Source material:
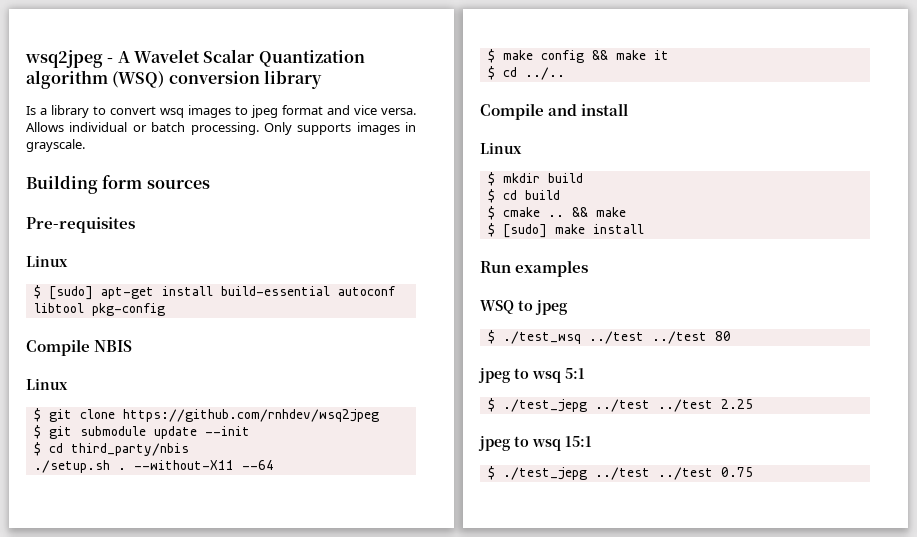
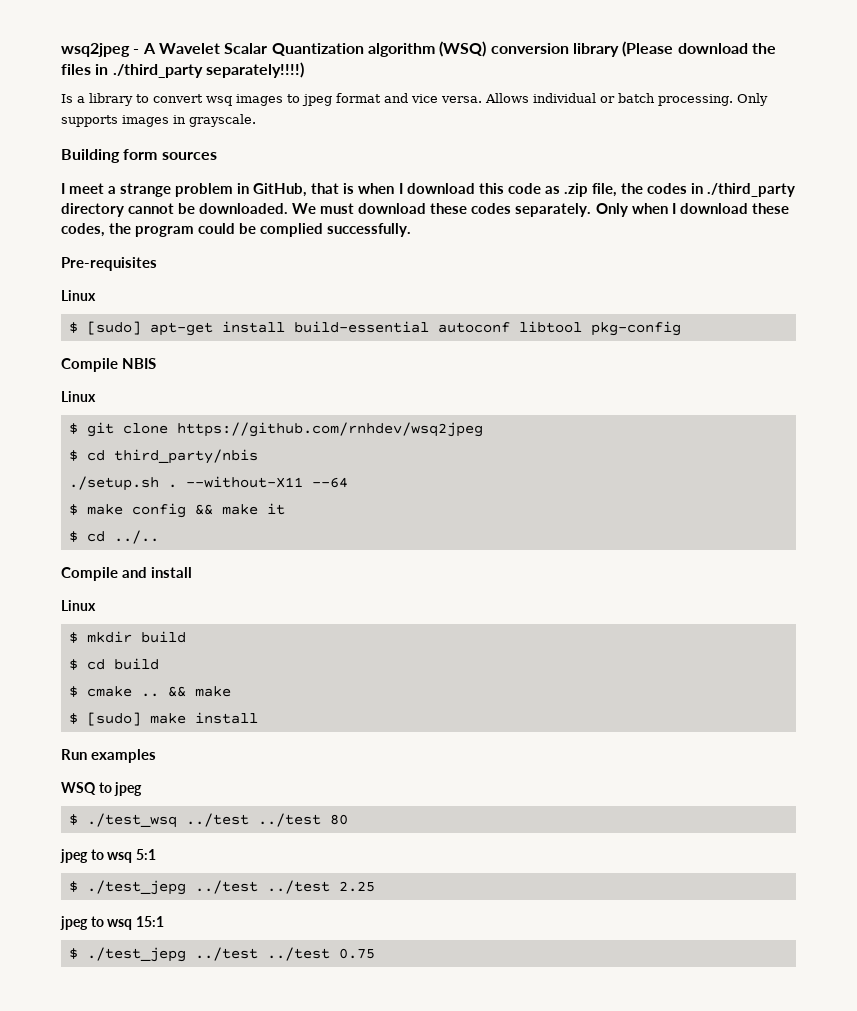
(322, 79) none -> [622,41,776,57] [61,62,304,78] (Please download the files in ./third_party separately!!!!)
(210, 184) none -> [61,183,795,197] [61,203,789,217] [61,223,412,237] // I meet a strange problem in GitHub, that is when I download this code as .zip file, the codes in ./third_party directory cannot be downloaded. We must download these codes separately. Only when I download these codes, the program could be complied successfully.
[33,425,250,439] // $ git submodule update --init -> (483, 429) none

--

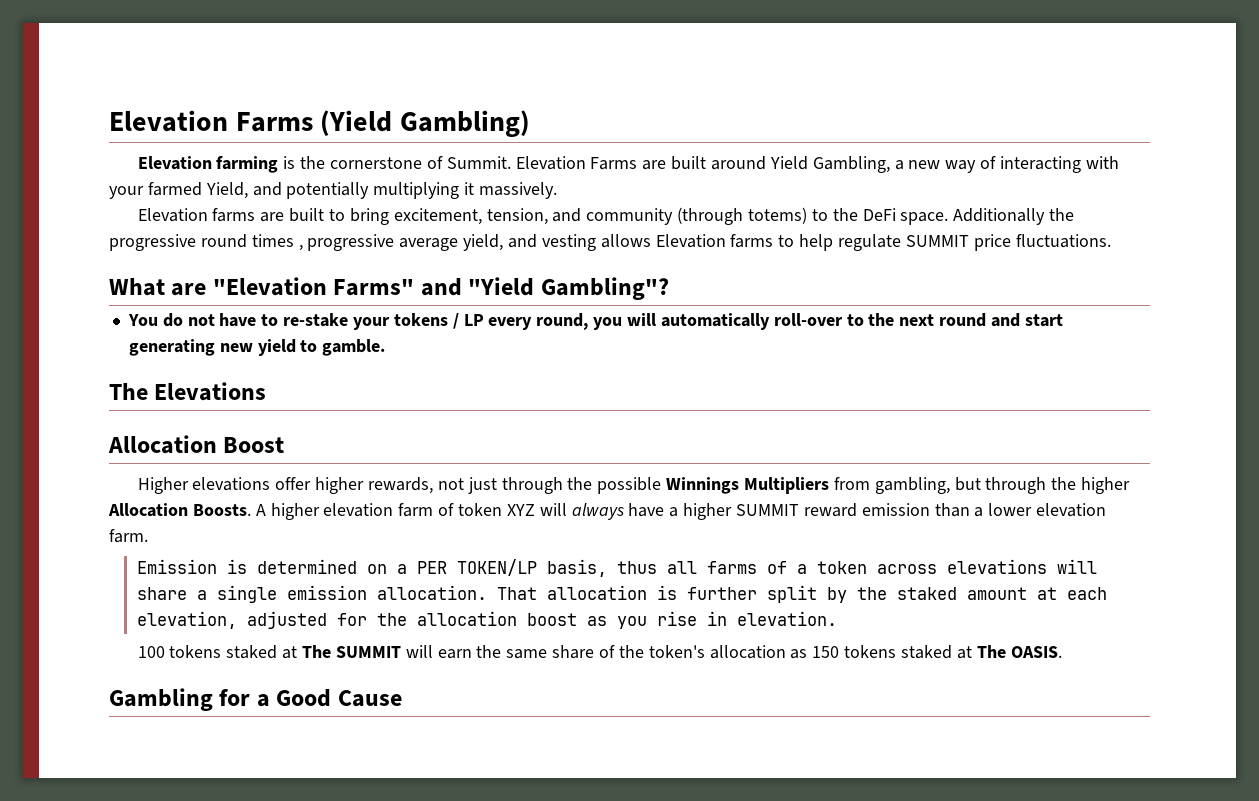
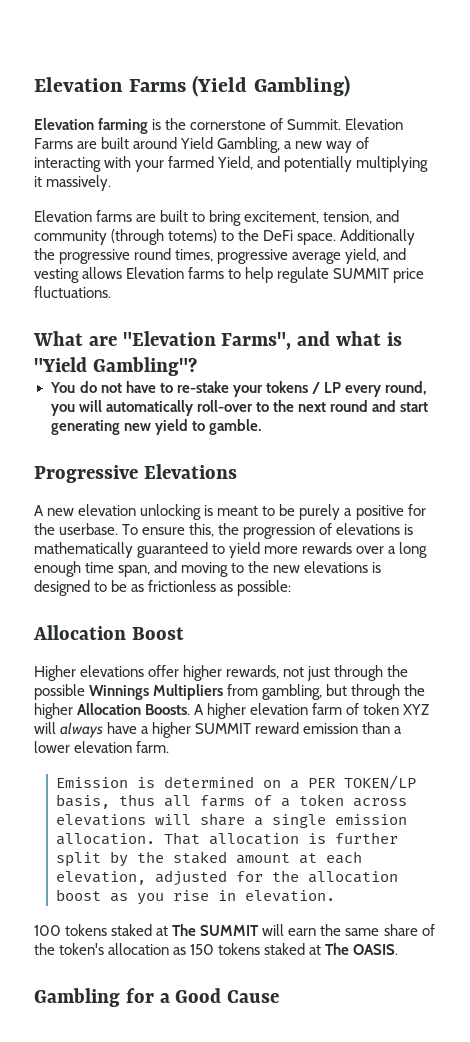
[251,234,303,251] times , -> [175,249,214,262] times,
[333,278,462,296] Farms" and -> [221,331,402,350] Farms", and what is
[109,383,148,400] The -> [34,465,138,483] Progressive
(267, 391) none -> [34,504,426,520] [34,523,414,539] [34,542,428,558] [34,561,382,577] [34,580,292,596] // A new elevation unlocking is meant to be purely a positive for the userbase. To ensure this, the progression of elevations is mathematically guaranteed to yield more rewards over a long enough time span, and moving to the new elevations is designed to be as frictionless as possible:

---

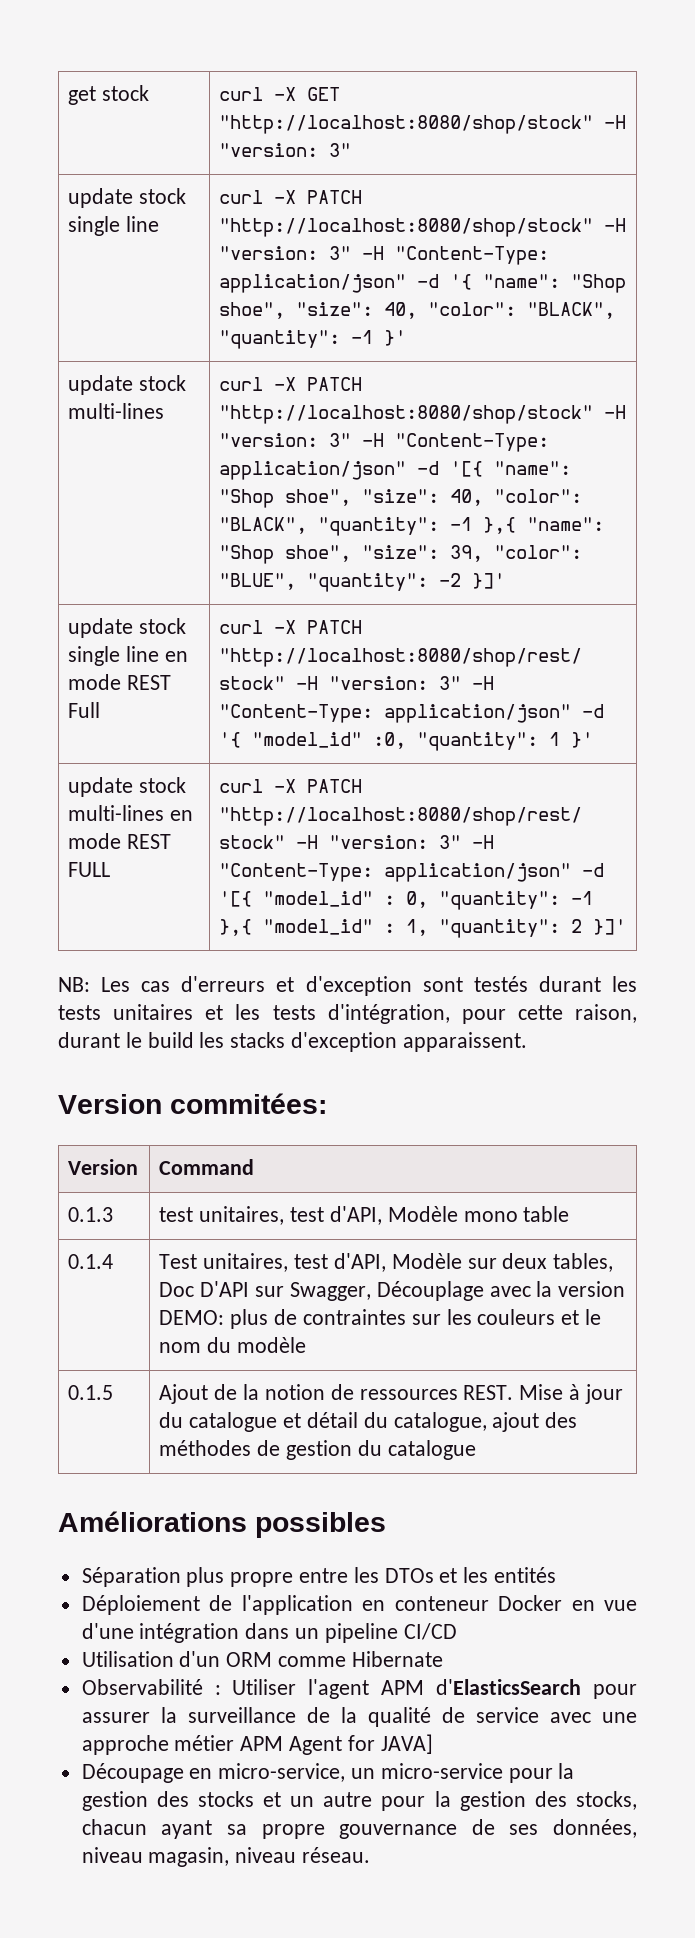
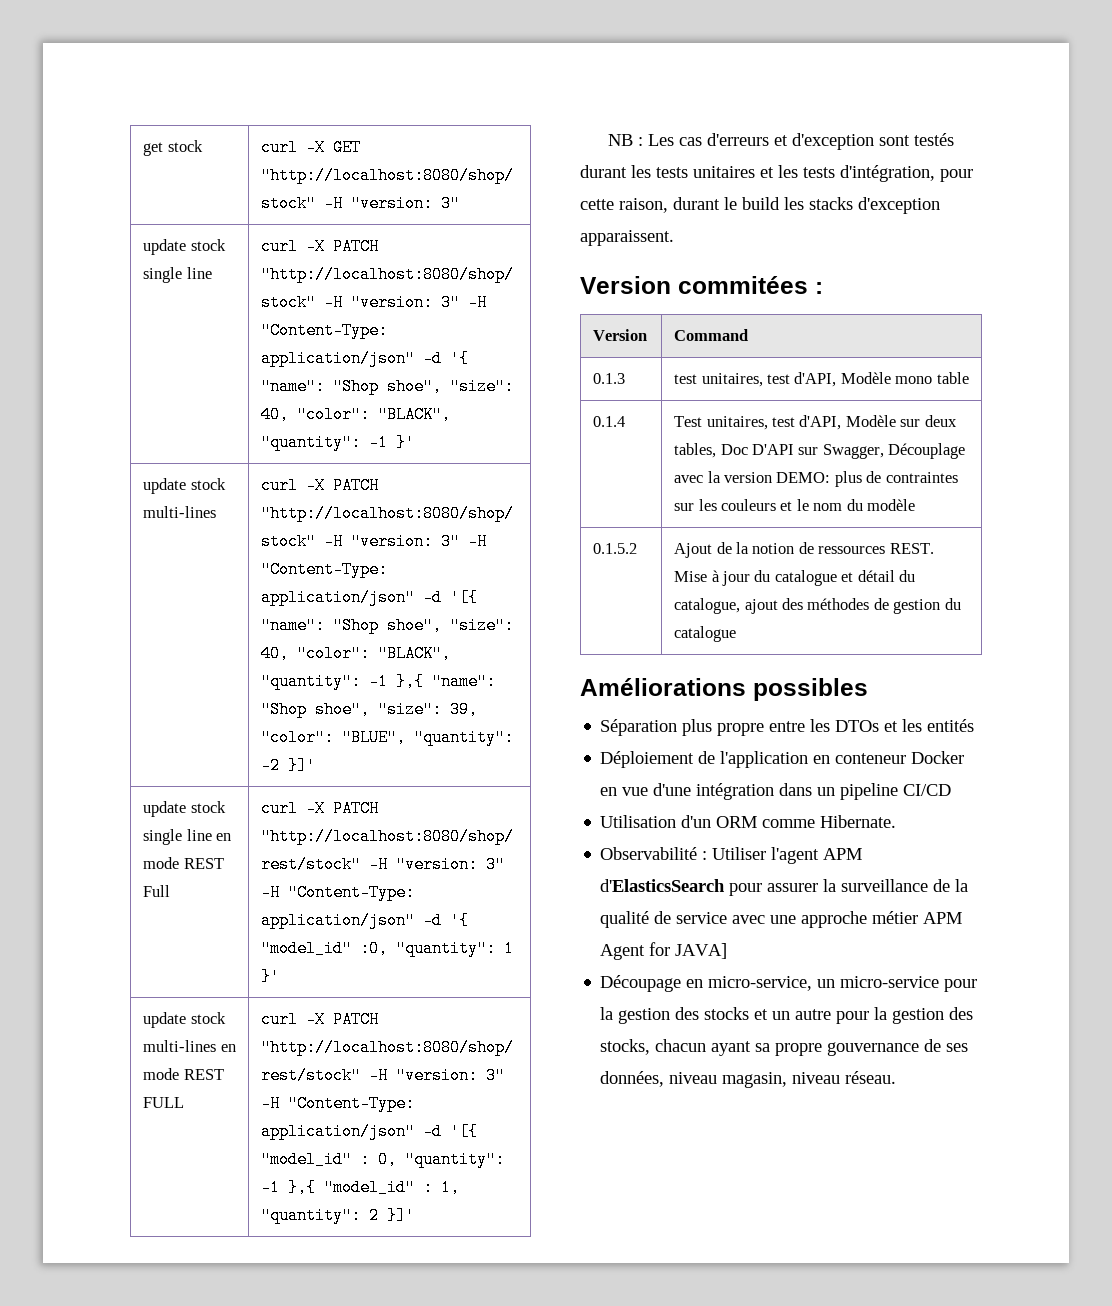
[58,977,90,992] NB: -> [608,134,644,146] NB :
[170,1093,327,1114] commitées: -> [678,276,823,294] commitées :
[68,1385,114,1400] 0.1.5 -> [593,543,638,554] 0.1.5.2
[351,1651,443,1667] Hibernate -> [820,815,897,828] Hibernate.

Task brief:
Among the records above, a stretch begins at the line containing "[109,383,148,400] The ->" and ends at the line containing "(267, 391) none". Restate that stretch word for word, and nothing else.

Exercise solution:
[109,383,148,400] The -> [34,465,138,483] Progressive
(267, 391) none -> [34,504,426,520] [34,523,414,539] [34,542,428,558] [34,561,382,577] [34,580,292,596] // A new elevation unlocking is meant to be purely a positive for the userbase. To ensure this, the progression of elevations is mathematically guaranteed to yield more rewards over a long enough time span, and moving to the new elevations is designed to be as frictionless as possible:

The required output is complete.